Osmanlının son günlerinde küçük bir Ege kasabasında "Gelin olmak istemiyorum. Öğretmen olmak istiyorum!" diye direnen, ancak savaşlar ve düşman işgali yüzünden öğretmen olamayıp, çaresiz, gelin olmaya boyun eğen Gördesli Feride´nin kızıdır Nihal Yeğinobalı. Bu anılar kitabında neler yok ki. Eski Gördes´te görmeden nişanlandığı adamı tanıyabilmek için hizmetçi rolü oynayan Sıdıka. Şeyhülislam olabilecekken Jön Türk olan Yörük kökenli laik kadı Yeğinobalı Asim Molla. Evli bir Türk genciyle yaşadığı yasak aşk, Türk komşularının yaktığı hazin türküde yaşayan güzel Rum kızı Eleni. Manisa´da, Yunan yangınında Türkleri diri diri yanmaktan kurtaran Fransız rahibeler. Tatar güzeli, ‘kötü kadın´ Hediye. Yoksul göçmen kızı, vakur ve idealist öğretmen Memnune. Yaşayan efsane Manisa Tarzanı. Devrim şehidi Kubilay´ın boğazına dayanan kör bıçak. Mustafa Kemal´in kibarlığı. Çevresine aşk ve şiir dağıtan yoksul ve yakışıklı genç şair. Kan dökmeye ‘evet’, müziğe ve yaşama sevincine ‘hayır´ diyen örümcek kafalı Hafız ve daha niceleri... Otuzlu yılların başında, o yılların bütün coşkusunu, yoğunluğunu, aydınlığını Manisa´da doyasıya yaşayan bir Cumhuriyet Çocuğu’nun, bir romancı kaleminden çıkmış anıları. ...
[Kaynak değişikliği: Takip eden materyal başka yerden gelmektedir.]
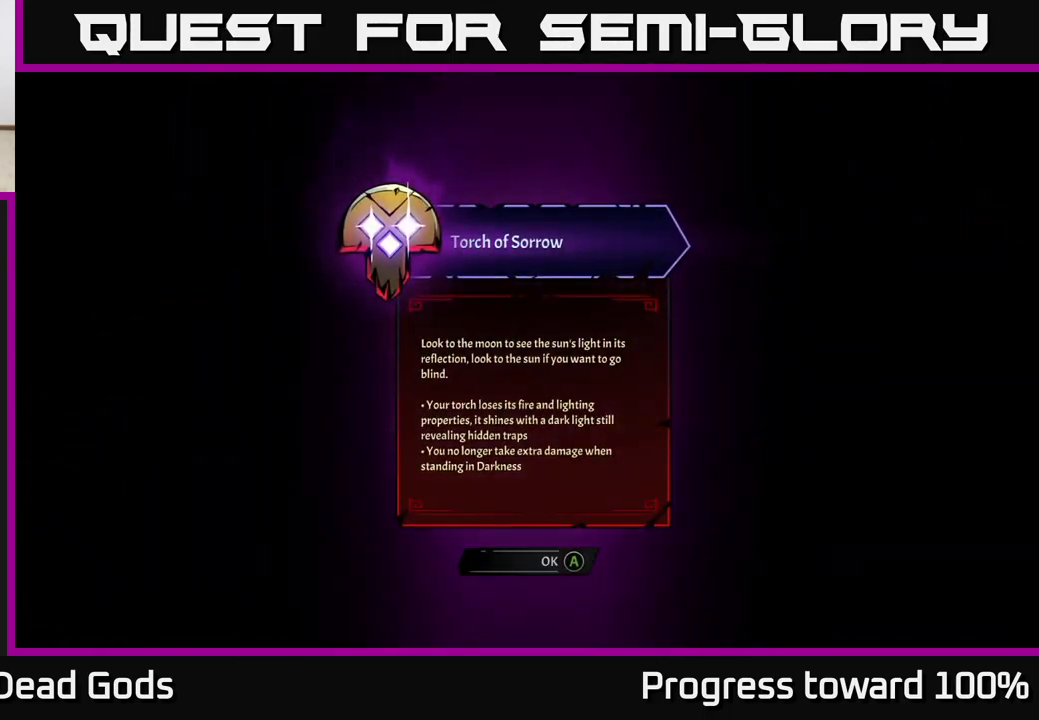
{"buttons": [], "left_stick": "center", "right_stick": "center", "events": []}
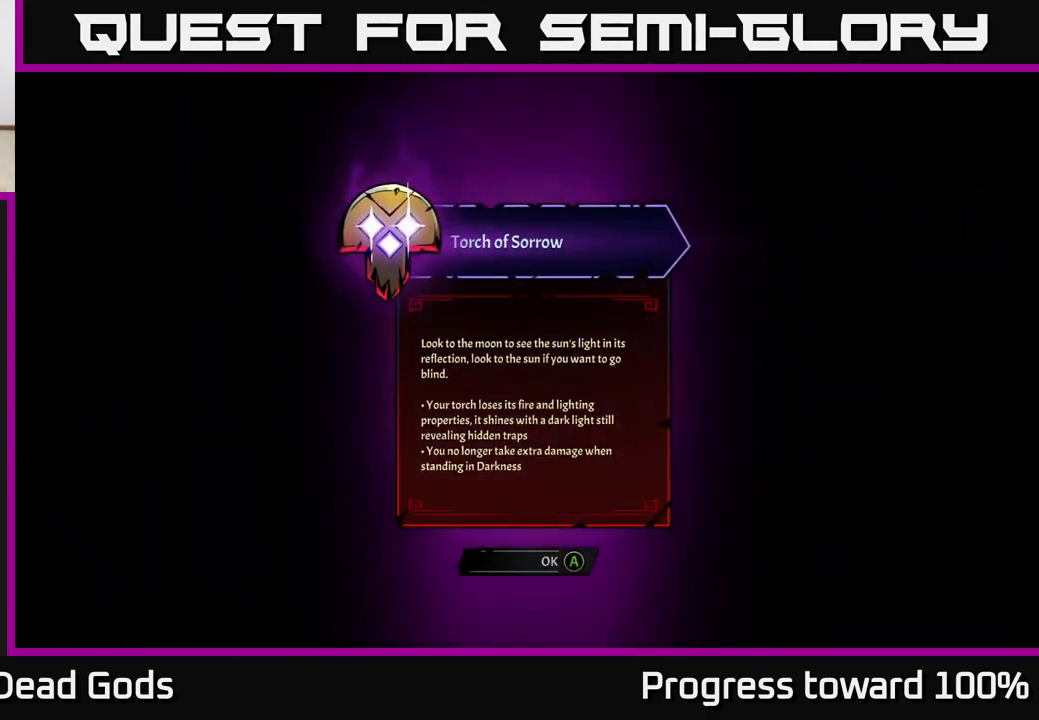
{"buttons": [], "left_stick": "center", "right_stick": "center", "events": []}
Nihal Yeğinobalı İstanbul'a geldiğinde 8 yaşındaydı. Orta ve lise öğrenimini Arnavutköy Amerikan Kız Koleji'nde tamamladı. Daha sonra ABD'ye gitti. New York Eyalet Üniversitesi'nde edebiyat öğrenimi gördü. Usta bir çevirmen olarak sayısız klasik ve çağdaş edebiyatçıyı, romanları ve öyküleriyle dilimize kazandırdı. Vincent Ewing adını koyduğu sözde ABDli bir yazarın imzasıyla yazdığı ilk romanını Genç Kızlar adıyla yayımlattı. Bu kitap, çeviri bir kitap kandırmacasıyla yıllarca yeni basımlar yaptı. Hâlâ da basılıp satılmakta. Daha sonra Mazi Kalbimde Bir Yaradır adlı ikinci romanı yayımlandı (1988). Üçüncü romanı olan Sitem de büyük bir ilgiyle karşılandı. Cumhuriyet Çocuğu, yazarın kendi yaşam öyküsüdür.
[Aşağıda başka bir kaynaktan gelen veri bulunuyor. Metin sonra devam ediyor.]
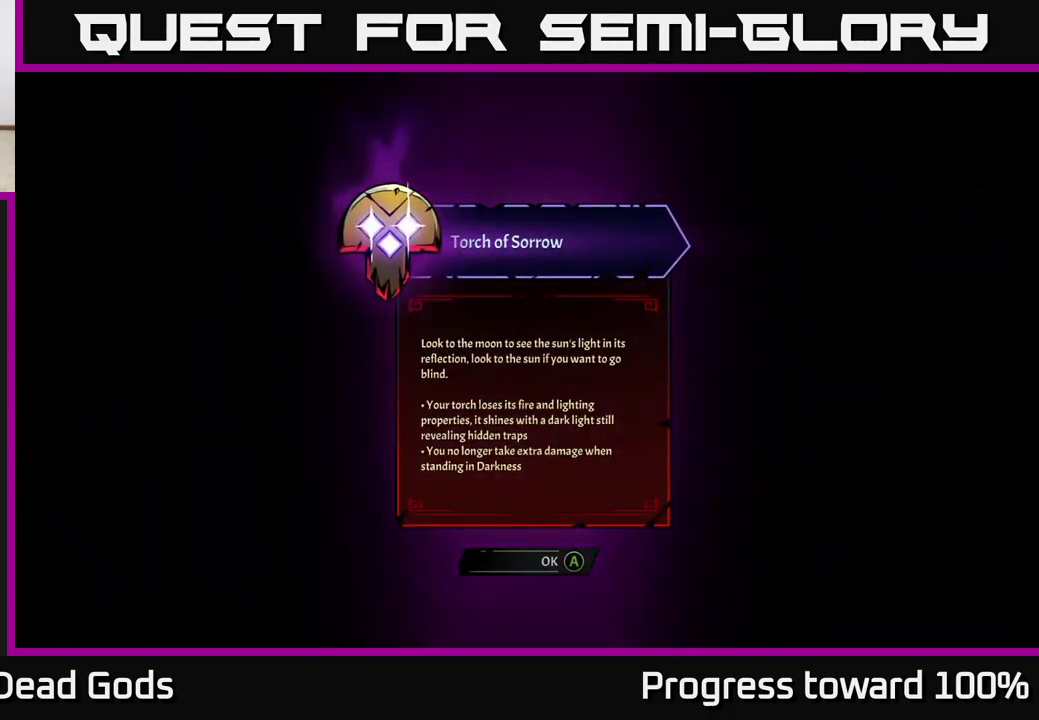
{"buttons": [], "left_stick": "center", "right_stick": "center", "events": []}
türkçesi her zamanki gibi çağıl çağıl akan nihal yeğinobalı’nın anıları. gerçi anıdan ziyade çocukluğunun manisası’na ağıt yakmış mı demeliyiz, yahut anılar yapısı gereği zaten bir ölçüde ağıt mı sayılır bilemedim.
yeğinobalı manisa’yı öyle bir anlatmış ki hiç gitmediğim, görmediğim, zaten göremeyeceğim bir yere büyük bir özlem duydum. eşine rastlanmayan kır çiçekleri, keşifle geçen öğlenlere yarenlik eden binbir börtü böcek, susuzluktan kıvranırken koşa koşa kavuşulan tulumba elimi uzatsam dokunabileceğim kadar yakınımda belirdi sanki betimlemeleriyle. öyle bir dil yetkinliği.
allende’nin yüreğimdeki ülkem’deki anılarını daha geçenlerde okuduğumdan bu iki kitabı kıyaslamadan edemedim. yeğinobalı nostaljiyle dolup taşan, tasviri bol bir anlatı tutturmuş. sahne betimlercesine betimlemiş geçmişini. zaten bunları sonrasında romanlarında kullandığını da söylüyor. yine de ben olaylar, yaşantılar, yazarın araya serpiştirdiği bambaşka konulardaki fikirleri, hisleri vb. hakkında daha çok şeyle karşılaşmayı dilerdim. tasvir çağıltısı bunları bastırmış, altını kısmış sanki.
Yazar kendi anılarından yola çıkarak genç cumhuriyeti ve Manisa’nın muhteşem doğasında geçen çocukluğunu yazmış. Bir zaman sonra İstanbul’a taşındığında bu büyük şehri nasıl algıladığından ve bir taşralı olarak o yıllarda bile bu şehirde nasıl algılandığından bahsetmiş. Hem gelişmişliği daha doğrusu gelişememişliği görmek hem de yeni kurulan cumhuriyeti okumak. Bazı şeylerin değerini bir kez daha farketmek ve özellikle Atatürk sevgisinin hele ki o yıllarda ne kadar büyük olduğunu anlamak için mutlaka okuyun. Öte yandan yazarın neredeyse bütün kitaplarını okumuş biri olarak romanlarındaki bazı karakter ve olayların ve hatta mekanların anılarında gerçekten yaşanmış olduğunu bilmek çok keyif verdi.
Nihal Yeğinobalı’yı severim. Ancak bu kitap bambaşka. Tüylerim diken diken okudum. Yanlış anlaşılmasın diğerlerinden daha iyi yazdığı için değil, yaşadıklarını heyecanla anlattığı için! Atatürk’ü, 10 Kasımın tarifsiz acısını, çok sevdiği Manisa’sını coşku ile yazabildiği ve bu duyguları geçirebildiği için… ve tüm bunları yaşamış olduğu için!